(Data begins)

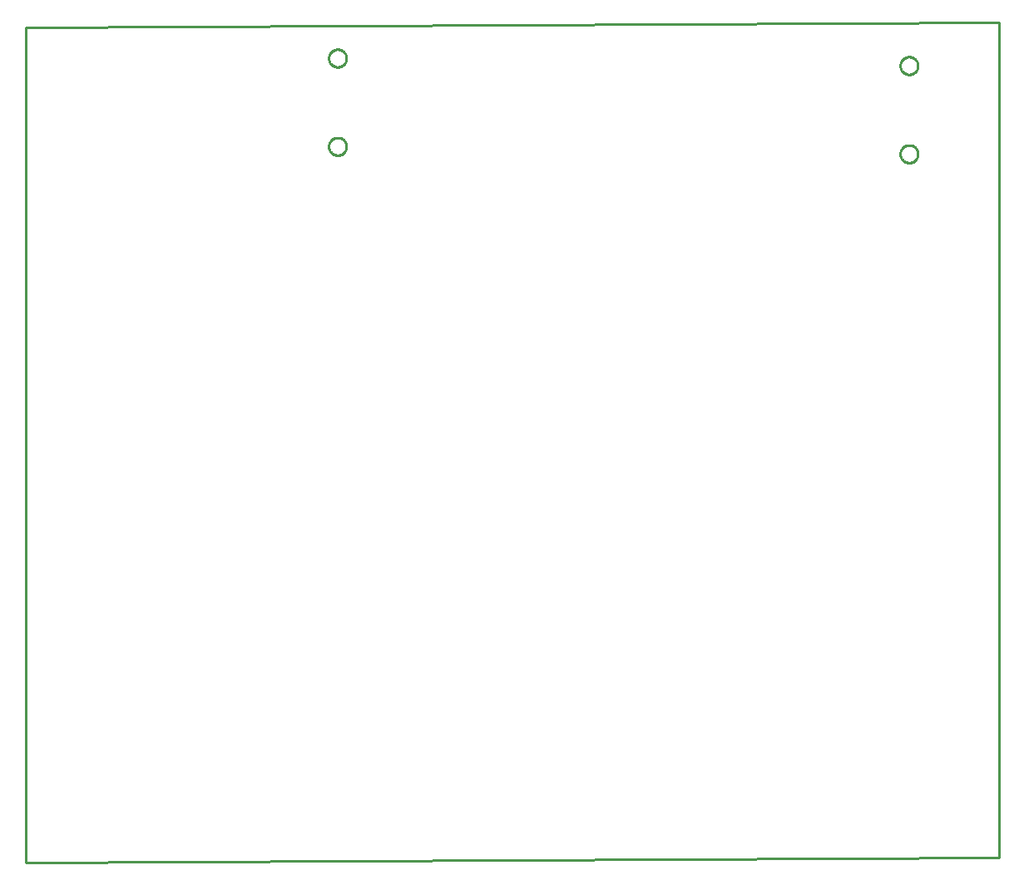
<source format=gbr>
G04 EAGLE Gerber RS-274X export*
G75*
%MOMM*%
%FSLAX34Y34*%
%LPD*%
%IN*%
%IPPOS*%
%AMOC8*
5,1,8,0,0,1.08239X$1,22.5*%
G01*
%ADD10C,0.254000*%


D10*
X0Y0D02*
X990600Y5080D01*
X990600Y855980D01*
X0Y850900D01*
X0Y0D01*
X308483Y820052D02*
X308552Y820836D01*
X308688Y821612D01*
X308892Y822372D01*
X309161Y823112D01*
X309494Y823826D01*
X309888Y824507D01*
X310340Y825152D01*
X310846Y825756D01*
X311402Y826312D01*
X312006Y826818D01*
X312651Y827270D01*
X313332Y827664D01*
X314046Y827997D01*
X314786Y828266D01*
X315547Y828470D01*
X316322Y828606D01*
X317106Y828675D01*
X317894Y828675D01*
X318678Y828606D01*
X319454Y828470D01*
X320214Y828266D01*
X320954Y827997D01*
X321668Y827664D01*
X322349Y827270D01*
X322994Y826818D01*
X323598Y826312D01*
X324154Y825756D01*
X324660Y825152D01*
X325112Y824507D01*
X325506Y823826D01*
X325839Y823112D01*
X326108Y822372D01*
X326312Y821612D01*
X326448Y820836D01*
X326517Y820052D01*
X326517Y819264D01*
X326448Y818480D01*
X326312Y817705D01*
X326108Y816944D01*
X325839Y816204D01*
X325506Y815490D01*
X325112Y814809D01*
X324660Y814164D01*
X324154Y813560D01*
X323598Y813004D01*
X322994Y812498D01*
X322349Y812046D01*
X321668Y811652D01*
X320954Y811319D01*
X320214Y811050D01*
X319454Y810846D01*
X318678Y810710D01*
X317894Y810641D01*
X317106Y810641D01*
X316322Y810710D01*
X315547Y810846D01*
X314786Y811050D01*
X314046Y811319D01*
X313332Y811652D01*
X312651Y812046D01*
X312006Y812498D01*
X311402Y813004D01*
X310846Y813560D01*
X310340Y814164D01*
X309888Y814809D01*
X309494Y815490D01*
X309161Y816204D01*
X308892Y816944D01*
X308688Y817705D01*
X308552Y818480D01*
X308483Y819264D01*
X308483Y820052D01*
X308483Y730136D02*
X308552Y730920D01*
X308688Y731696D01*
X308892Y732456D01*
X309161Y733196D01*
X309494Y733910D01*
X309888Y734591D01*
X310340Y735236D01*
X310846Y735840D01*
X311402Y736396D01*
X312006Y736902D01*
X312651Y737354D01*
X313332Y737748D01*
X314046Y738081D01*
X314786Y738350D01*
X315547Y738554D01*
X316322Y738690D01*
X317106Y738759D01*
X317894Y738759D01*
X318678Y738690D01*
X319454Y738554D01*
X320214Y738350D01*
X320954Y738081D01*
X321668Y737748D01*
X322349Y737354D01*
X322994Y736902D01*
X323598Y736396D01*
X324154Y735840D01*
X324660Y735236D01*
X325112Y734591D01*
X325506Y733910D01*
X325839Y733196D01*
X326108Y732456D01*
X326312Y731696D01*
X326448Y730920D01*
X326517Y730136D01*
X326517Y729348D01*
X326448Y728564D01*
X326312Y727789D01*
X326108Y727028D01*
X325839Y726288D01*
X325506Y725574D01*
X325112Y724893D01*
X324660Y724248D01*
X324154Y723644D01*
X323598Y723088D01*
X322994Y722582D01*
X322349Y722130D01*
X321668Y721736D01*
X320954Y721403D01*
X320214Y721134D01*
X319454Y720930D01*
X318678Y720794D01*
X317894Y720725D01*
X317106Y720725D01*
X316322Y720794D01*
X315547Y720930D01*
X314786Y721134D01*
X314046Y721403D01*
X313332Y721736D01*
X312651Y722130D01*
X312006Y722582D01*
X311402Y723088D01*
X310846Y723644D01*
X310340Y724248D01*
X309888Y724893D01*
X309494Y725574D01*
X309161Y726288D01*
X308892Y727028D01*
X308688Y727789D01*
X308552Y728564D01*
X308483Y729348D01*
X308483Y730136D01*
X908177Y721728D02*
X908108Y720944D01*
X907972Y720169D01*
X907768Y719408D01*
X907499Y718668D01*
X907166Y717954D01*
X906772Y717273D01*
X906320Y716628D01*
X905814Y716024D01*
X905258Y715468D01*
X904654Y714962D01*
X904009Y714510D01*
X903328Y714116D01*
X902614Y713783D01*
X901874Y713514D01*
X901114Y713310D01*
X900338Y713174D01*
X899554Y713105D01*
X898766Y713105D01*
X897982Y713174D01*
X897207Y713310D01*
X896446Y713514D01*
X895706Y713783D01*
X894992Y714116D01*
X894311Y714510D01*
X893666Y714962D01*
X893062Y715468D01*
X892506Y716024D01*
X892000Y716628D01*
X891548Y717273D01*
X891154Y717954D01*
X890821Y718668D01*
X890552Y719408D01*
X890348Y720169D01*
X890212Y720944D01*
X890143Y721728D01*
X890143Y722516D01*
X890212Y723300D01*
X890348Y724076D01*
X890552Y724836D01*
X890821Y725576D01*
X891154Y726290D01*
X891548Y726971D01*
X892000Y727616D01*
X892506Y728220D01*
X893062Y728776D01*
X893666Y729282D01*
X894311Y729734D01*
X894992Y730128D01*
X895706Y730461D01*
X896446Y730730D01*
X897207Y730934D01*
X897982Y731070D01*
X898766Y731139D01*
X899554Y731139D01*
X900338Y731070D01*
X901114Y730934D01*
X901874Y730730D01*
X902614Y730461D01*
X903328Y730128D01*
X904009Y729734D01*
X904654Y729282D01*
X905258Y728776D01*
X905814Y728220D01*
X906320Y727616D01*
X906772Y726971D01*
X907166Y726290D01*
X907499Y725576D01*
X907768Y724836D01*
X907972Y724076D01*
X908108Y723300D01*
X908177Y722516D01*
X908177Y721728D01*
X908177Y811644D02*
X908108Y810860D01*
X907972Y810085D01*
X907768Y809324D01*
X907499Y808584D01*
X907166Y807870D01*
X906772Y807189D01*
X906320Y806544D01*
X905814Y805940D01*
X905258Y805384D01*
X904654Y804878D01*
X904009Y804426D01*
X903328Y804032D01*
X902614Y803699D01*
X901874Y803430D01*
X901114Y803226D01*
X900338Y803090D01*
X899554Y803021D01*
X898766Y803021D01*
X897982Y803090D01*
X897207Y803226D01*
X896446Y803430D01*
X895706Y803699D01*
X894992Y804032D01*
X894311Y804426D01*
X893666Y804878D01*
X893062Y805384D01*
X892506Y805940D01*
X892000Y806544D01*
X891548Y807189D01*
X891154Y807870D01*
X890821Y808584D01*
X890552Y809324D01*
X890348Y810085D01*
X890212Y810860D01*
X890143Y811644D01*
X890143Y812432D01*
X890212Y813216D01*
X890348Y813992D01*
X890552Y814752D01*
X890821Y815492D01*
X891154Y816206D01*
X891548Y816887D01*
X892000Y817532D01*
X892506Y818136D01*
X893062Y818692D01*
X893666Y819198D01*
X894311Y819650D01*
X894992Y820044D01*
X895706Y820377D01*
X896446Y820646D01*
X897207Y820850D01*
X897982Y820986D01*
X898766Y821055D01*
X899554Y821055D01*
X900338Y820986D01*
X901114Y820850D01*
X901874Y820646D01*
X902614Y820377D01*
X903328Y820044D01*
X904009Y819650D01*
X904654Y819198D01*
X905258Y818692D01*
X905814Y818136D01*
X906320Y817532D01*
X906772Y816887D01*
X907166Y816206D01*
X907499Y815492D01*
X907768Y814752D01*
X907972Y813992D01*
X908108Y813216D01*
X908177Y812432D01*
X908177Y811644D01*
M02*

</source>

(Data ends)

### What this task involves
Restate word for word the entries above, starting at the line with "X310340Y814164D01*" and ending at the line with "X311402Y736396D01*", inclusive, and no others.

### Your solution
X310340Y814164D01*
X309888Y814809D01*
X309494Y815490D01*
X309161Y816204D01*
X308892Y816944D01*
X308688Y817705D01*
X308552Y818480D01*
X308483Y819264D01*
X308483Y820052D01*
X308483Y730136D02*
X308552Y730920D01*
X308688Y731696D01*
X308892Y732456D01*
X309161Y733196D01*
X309494Y733910D01*
X309888Y734591D01*
X310340Y735236D01*
X310846Y735840D01*
X311402Y736396D01*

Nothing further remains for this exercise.